Re: [PATCH RFC] proc: Fix a dentry lock race between release_task and lookup

From: Zhihao Cheng
Date: Tue May 31 2022 - 21:27:20 EST


Hi,
If I understand correctly you are saying that under some circumstances
this code runs slow, and you are proposing an optimization.


That optimization is to change the content of the pid->inodes list
from all directories under that pid, to just the /proc/<tgid> and
/proc/<tgid>/task/<pid>.


Yes and yes.

The justification being that d_invalidate on the parent directory will
invalidate all children. So only those two directories are interesting
from a d_invalidate point of view.

Absolutely right.
That seems like a valid optimization.

This could also count as a regression fix if you can show how the
performance changed poorly when the pid->inodes change was introduced
and how the performance improves with your change. I currently only
see that you hit a pathological case and you are correcting it.

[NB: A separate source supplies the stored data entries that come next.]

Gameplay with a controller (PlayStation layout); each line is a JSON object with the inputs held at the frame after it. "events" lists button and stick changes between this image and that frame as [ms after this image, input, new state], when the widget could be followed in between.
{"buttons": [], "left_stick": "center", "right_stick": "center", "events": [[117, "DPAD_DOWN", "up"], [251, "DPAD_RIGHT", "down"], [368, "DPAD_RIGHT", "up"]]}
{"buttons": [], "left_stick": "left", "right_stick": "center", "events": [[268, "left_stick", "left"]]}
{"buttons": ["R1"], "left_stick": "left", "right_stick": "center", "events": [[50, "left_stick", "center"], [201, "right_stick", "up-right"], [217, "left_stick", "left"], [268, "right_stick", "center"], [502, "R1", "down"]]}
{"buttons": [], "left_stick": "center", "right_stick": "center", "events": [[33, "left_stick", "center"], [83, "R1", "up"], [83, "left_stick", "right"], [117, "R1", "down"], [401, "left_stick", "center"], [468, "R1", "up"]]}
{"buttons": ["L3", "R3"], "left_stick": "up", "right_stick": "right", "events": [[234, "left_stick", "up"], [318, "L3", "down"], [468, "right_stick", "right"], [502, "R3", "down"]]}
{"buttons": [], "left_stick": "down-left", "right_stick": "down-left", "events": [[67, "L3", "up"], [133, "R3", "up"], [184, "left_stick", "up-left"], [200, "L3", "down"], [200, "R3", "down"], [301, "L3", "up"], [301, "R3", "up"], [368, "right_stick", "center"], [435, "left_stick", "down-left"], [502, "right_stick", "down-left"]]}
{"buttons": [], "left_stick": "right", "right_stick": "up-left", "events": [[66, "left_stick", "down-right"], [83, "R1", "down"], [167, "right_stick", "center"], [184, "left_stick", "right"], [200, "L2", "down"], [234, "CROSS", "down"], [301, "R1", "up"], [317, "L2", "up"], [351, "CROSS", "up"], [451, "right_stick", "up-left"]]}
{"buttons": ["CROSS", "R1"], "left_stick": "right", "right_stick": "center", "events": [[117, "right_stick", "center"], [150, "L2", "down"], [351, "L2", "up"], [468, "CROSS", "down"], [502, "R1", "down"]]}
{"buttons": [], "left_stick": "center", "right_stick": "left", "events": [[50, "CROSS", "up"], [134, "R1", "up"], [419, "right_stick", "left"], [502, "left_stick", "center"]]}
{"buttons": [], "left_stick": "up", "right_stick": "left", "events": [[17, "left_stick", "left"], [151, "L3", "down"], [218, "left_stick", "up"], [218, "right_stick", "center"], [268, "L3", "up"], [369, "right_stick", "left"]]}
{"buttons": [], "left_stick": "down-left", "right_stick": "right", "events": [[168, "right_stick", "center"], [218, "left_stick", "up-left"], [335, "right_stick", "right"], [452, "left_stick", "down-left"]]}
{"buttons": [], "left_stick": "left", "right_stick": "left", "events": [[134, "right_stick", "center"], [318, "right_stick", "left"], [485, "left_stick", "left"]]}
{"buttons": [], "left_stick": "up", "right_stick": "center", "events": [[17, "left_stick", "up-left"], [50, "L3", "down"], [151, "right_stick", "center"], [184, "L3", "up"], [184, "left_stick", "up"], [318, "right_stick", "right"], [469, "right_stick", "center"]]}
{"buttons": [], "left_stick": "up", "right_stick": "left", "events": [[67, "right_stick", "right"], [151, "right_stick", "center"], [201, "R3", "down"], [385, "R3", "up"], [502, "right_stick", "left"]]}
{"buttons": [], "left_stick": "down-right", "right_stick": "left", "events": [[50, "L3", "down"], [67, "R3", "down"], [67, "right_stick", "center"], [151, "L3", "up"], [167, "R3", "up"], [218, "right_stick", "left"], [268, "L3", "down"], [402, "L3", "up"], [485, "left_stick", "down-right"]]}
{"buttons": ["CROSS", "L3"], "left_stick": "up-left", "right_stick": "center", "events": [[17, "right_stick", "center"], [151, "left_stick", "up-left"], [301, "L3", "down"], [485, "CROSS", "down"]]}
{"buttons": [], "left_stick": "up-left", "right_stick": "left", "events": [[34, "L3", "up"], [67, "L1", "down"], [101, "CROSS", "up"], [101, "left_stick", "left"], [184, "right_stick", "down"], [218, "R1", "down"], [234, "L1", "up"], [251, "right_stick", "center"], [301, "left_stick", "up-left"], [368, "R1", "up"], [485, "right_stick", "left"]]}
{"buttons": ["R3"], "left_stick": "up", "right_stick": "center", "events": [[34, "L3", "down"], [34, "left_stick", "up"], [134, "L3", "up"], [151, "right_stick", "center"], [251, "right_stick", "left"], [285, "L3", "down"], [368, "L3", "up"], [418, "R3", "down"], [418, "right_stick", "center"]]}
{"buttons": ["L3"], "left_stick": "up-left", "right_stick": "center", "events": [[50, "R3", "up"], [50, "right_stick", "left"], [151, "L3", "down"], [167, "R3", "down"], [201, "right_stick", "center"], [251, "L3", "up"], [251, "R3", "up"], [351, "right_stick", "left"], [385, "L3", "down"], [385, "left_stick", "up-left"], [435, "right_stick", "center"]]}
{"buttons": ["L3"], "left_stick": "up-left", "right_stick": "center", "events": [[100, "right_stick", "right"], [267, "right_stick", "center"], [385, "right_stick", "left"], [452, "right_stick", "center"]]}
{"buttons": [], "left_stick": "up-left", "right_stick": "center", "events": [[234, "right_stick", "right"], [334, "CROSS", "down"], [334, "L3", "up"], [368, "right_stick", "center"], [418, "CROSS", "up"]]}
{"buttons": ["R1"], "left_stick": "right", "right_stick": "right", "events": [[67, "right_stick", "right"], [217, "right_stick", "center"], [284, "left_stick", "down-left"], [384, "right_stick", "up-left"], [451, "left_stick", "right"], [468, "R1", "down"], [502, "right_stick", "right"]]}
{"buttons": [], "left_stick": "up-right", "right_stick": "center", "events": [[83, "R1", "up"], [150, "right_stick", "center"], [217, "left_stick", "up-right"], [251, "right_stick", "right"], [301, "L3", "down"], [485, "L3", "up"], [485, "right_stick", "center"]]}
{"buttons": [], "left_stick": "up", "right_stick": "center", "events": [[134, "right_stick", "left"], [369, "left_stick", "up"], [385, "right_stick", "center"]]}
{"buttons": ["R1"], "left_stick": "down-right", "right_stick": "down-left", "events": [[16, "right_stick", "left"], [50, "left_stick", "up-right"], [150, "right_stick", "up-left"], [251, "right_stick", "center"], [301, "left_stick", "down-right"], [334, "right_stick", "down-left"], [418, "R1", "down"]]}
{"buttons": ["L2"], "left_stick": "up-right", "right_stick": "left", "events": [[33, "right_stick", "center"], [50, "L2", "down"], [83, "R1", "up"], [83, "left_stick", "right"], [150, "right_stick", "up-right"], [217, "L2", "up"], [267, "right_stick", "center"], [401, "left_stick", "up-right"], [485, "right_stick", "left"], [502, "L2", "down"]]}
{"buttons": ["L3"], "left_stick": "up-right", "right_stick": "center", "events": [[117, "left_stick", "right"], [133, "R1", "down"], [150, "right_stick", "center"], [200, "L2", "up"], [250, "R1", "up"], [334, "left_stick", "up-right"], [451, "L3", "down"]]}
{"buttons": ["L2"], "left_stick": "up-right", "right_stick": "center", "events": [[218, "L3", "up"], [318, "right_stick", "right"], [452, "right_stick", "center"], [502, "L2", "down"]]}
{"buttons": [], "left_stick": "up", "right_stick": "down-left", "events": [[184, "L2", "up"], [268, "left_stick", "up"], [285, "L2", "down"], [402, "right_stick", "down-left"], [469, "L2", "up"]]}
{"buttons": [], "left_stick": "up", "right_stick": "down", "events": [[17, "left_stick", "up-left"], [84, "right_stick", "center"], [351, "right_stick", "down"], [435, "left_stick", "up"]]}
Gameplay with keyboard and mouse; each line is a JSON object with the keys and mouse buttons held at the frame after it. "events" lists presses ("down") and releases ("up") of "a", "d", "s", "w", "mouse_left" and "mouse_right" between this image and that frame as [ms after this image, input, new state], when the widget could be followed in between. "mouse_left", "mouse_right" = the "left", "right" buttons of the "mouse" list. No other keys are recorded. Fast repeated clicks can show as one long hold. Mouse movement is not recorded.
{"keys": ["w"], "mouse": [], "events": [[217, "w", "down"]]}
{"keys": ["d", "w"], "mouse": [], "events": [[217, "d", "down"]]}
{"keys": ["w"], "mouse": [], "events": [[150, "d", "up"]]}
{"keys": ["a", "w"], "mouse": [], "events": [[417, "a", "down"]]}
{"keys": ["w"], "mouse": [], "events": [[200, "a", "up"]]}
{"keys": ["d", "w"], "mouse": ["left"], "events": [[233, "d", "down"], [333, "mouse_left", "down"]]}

There is a reproducer attached in commit msg:
https://bugzilla.kernel.org/show_bug.cgi?id=216054

Create 200 tasks, each task open one file for 50,000 times. Kill all tasks when opened files exceed 10,000,000 (cat /proc/sys/fs/file-nr).
Before fix:
$ time killall -wq aa
real 4m40.946s # During this period, we can see 'ps' and 'systemd' taking high cpu usage.

After fix:
$ time killall -wq aa
real 1min~ # During this period, we can see 'systemd' taking high cpu usage.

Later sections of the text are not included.